**Task to complete**
All lines in the records below from the line with "pulizia, il che" through the line with "0341 / 12 68 168" are to be given again exactly, both ends included; the pictures are to be left out.

**Records for the task**
————————

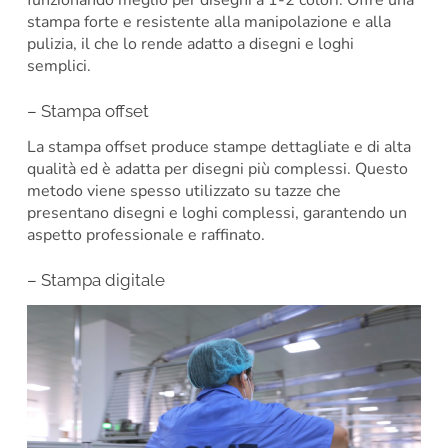
funzionando meglio per disegni a 1-2 colori. Offre una
stampa forte e resistente alla manipolazione e alla
pulizia, il che lo rende adatto a disegni e loghi
semplici.
– Stampa offset
La stampa offset produce stampe dettagliate e di alta
qualità ed è adatta per disegni più complessi. Questo
metodo viene spesso utilizzato su tazze che
presentano disegni e loghi complessi, garantendo un
aspetto professionale e raffinato.
– Stampa digitale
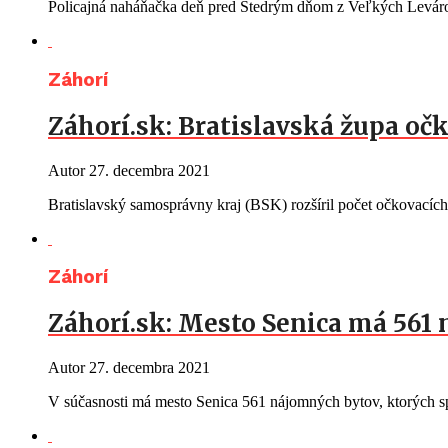
Policajná naháňačka deň pred Štedrým dňom z Veľkých Leváro
Záhorí
Záhorí.sk: Bratislavská župa oč
Autor
27. decembra 2021
Bratislavský samosprávny kraj (BSK) rozšíril počet očkovacích
Záhorí
Záhorí.sk: Mesto Senica má 561
Autor
27. decembra 2021
V súčasnosti má mesto Senica 561 nájomných bytov, ktorých 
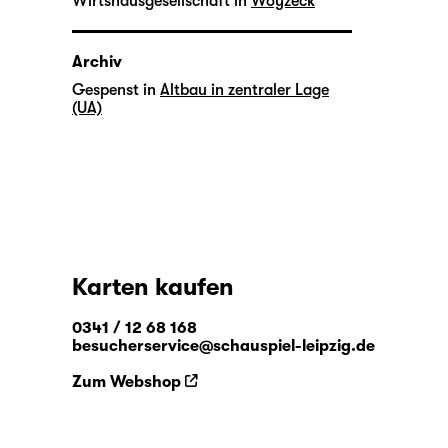
Wirtshausgesellschaft in
Woyzeck
Archiv
Gespenst in
Altbau in zentraler Lage
(UA)
Karten kaufen
0341 / 12 68 168
besucherservice@schauspiel-leipzig.de
Zum Webshop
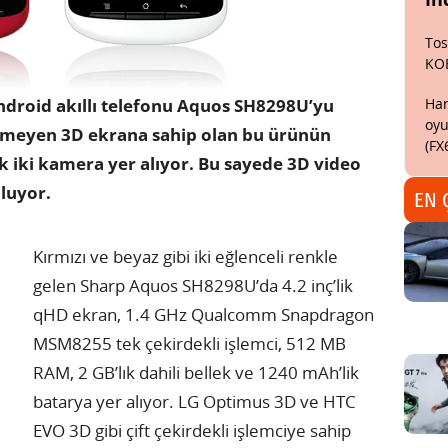
Tos
KO
Har
ndroid akıllı telefonu Aquos SH8298U’yu
oyu
tirmeyen 3D ekrana sahip olan bu ürünün
(FX
ik iki kamera yer alıyor. Bu sayede 3D video
luyor.
EN 
Kırmızı ve beyaz gibi iki eğlenceli renkle
gelen Sharp Aquos SH8298U’da 4.2 inç’lik
qHD ekran, 1.4 GHz Qualcomm Snapdragon
MSM8255 tek çekirdekli işlemci, 512 MB
RAM, 2 GB’lık dahili bellek ve 1240 mAh’lik
batarya yer alıyor. LG Optimus 3D ve HTC
EVO 3D gibi çift çekirdekli işlemciye sahip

————————

**Solution**
pulizia, il che lo rende adatto a disegni e loghi
semplici.
– Stampa offset
La stampa offset produce stampe dettagliate e di alta
qualità ed è adatta per disegni più complessi. Questo
metodo viene spesso utilizzato su tazze che
presentano disegni e loghi complessi, garantendo un
aspetto professionale e raffinato.
– Stampa digitale
Policajná naháňačka deň pred Štedrým dňom z Veľkých Leváro
Záhorí
Záhorí.sk: Bratislavská župa oč
Autor
27. decembra 2021
Bratislavský samosprávny kraj (BSK) rozšíril počet očkovacích
Záhorí
Záhorí.sk: Mesto Senica má 561
Autor
27. decembra 2021
V súčasnosti má mesto Senica 561 nájomných bytov, ktorých 
Wirtshausgesellschaft in
Woyzeck
Archiv
Gespenst in
Altbau in zentraler Lage
(UA)
Karten kaufen
0341 / 12 68 168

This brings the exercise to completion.